▼
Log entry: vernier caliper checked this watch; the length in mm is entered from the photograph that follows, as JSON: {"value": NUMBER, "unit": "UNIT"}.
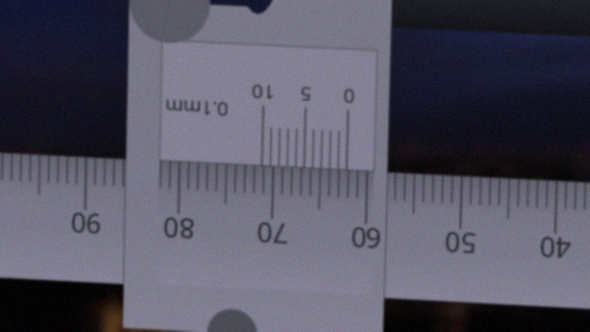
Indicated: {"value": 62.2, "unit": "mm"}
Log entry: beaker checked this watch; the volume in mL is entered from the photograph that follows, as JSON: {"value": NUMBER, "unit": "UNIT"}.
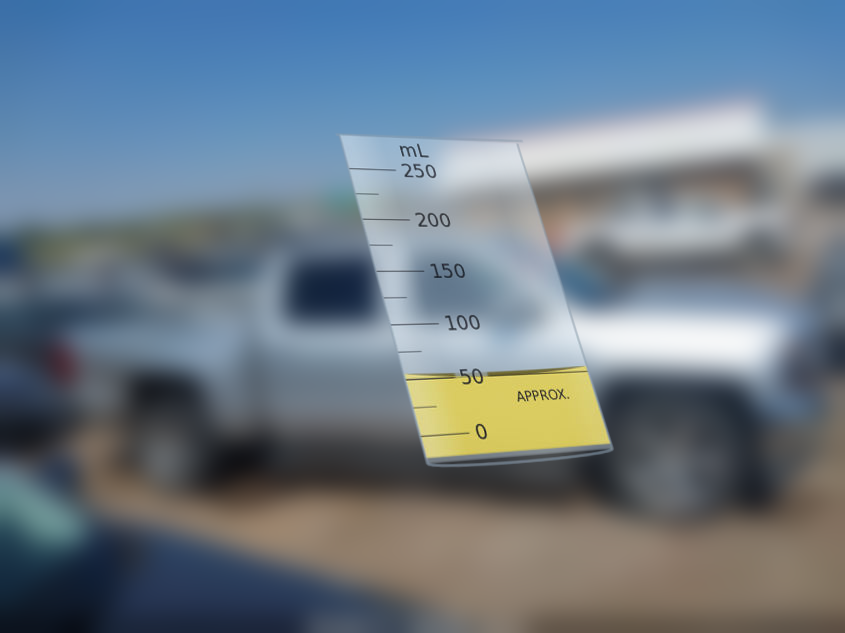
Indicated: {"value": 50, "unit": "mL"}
▲
▼
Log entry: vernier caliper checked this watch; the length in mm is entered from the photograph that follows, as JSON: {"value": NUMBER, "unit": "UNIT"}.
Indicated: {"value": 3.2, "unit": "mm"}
▲
▼
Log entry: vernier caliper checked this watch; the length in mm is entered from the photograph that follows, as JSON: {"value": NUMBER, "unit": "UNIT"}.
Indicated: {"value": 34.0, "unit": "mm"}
▲
* [WORK INSTRUCTION]: Show each line of the data above that contains the string "Indicated".

* [THE ANSWER]:
Indicated: {"value": 62.2, "unit": "mm"}
Indicated: {"value": 50, "unit": "mL"}
Indicated: {"value": 3.2, "unit": "mm"}
Indicated: {"value": 34.0, "unit": "mm"}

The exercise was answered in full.